In the short clip, Zizek firstly contends that the idea of ‘nature’ does not exist where ‘nature’ is seen as organic, balanced, harmonious and reproducing; almost like an organism, which is then disturbed by human interference. ‘Nature’ to Zizek is on the contrary, a series of catastrophe.
Secondly, ecology today has become the new opium of the masses. Zizek draws links between ecology and religion whereby ecology takes over the role of conservative ideology which is a general distrust of change, such as issues regarding biogenetic developments, DNA which is deemed as ‘too much’ for it will disrupt nature. That, he contends is ecology today.

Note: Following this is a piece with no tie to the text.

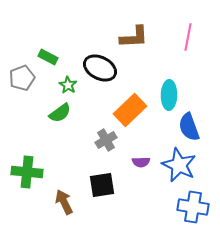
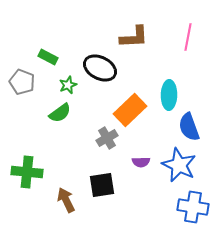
gray pentagon: moved 4 px down; rotated 30 degrees counterclockwise
green star: rotated 18 degrees clockwise
gray cross: moved 1 px right, 2 px up
brown arrow: moved 2 px right, 2 px up
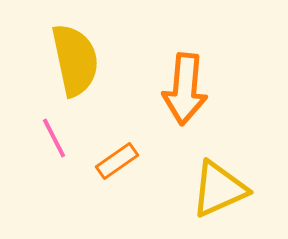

Third, in our technological and artificial environments are alienated from natural environments and that we should keep to our roots with nature and not merely exploit it. The paradox Zizek then raises is that we all understand the problems of the environment today with global warming and climate change et cetera but yet we do not act upon the impending disasters. He claims that there is a disavowal; which means “I know every well but I act as if I don’t know”. Yet despite knowing that the things around us are in danger, we are not able to believe in it as we are not evolutionary to image a catastrophe in that magnitude. As such, Zizek being his radical self, states that the solution here is to cut off even more of our roots in nature and we need more alienation from nature and become more artificial.
“The difficult thing here is to develop poetry and spirituality in this dimension; the love for trash itself. Love is not to idealize but rather, to accept it with all the failures and nonetheless it is still absolute for us. Seeing perfection in imperfection itself; that is how we should love the world.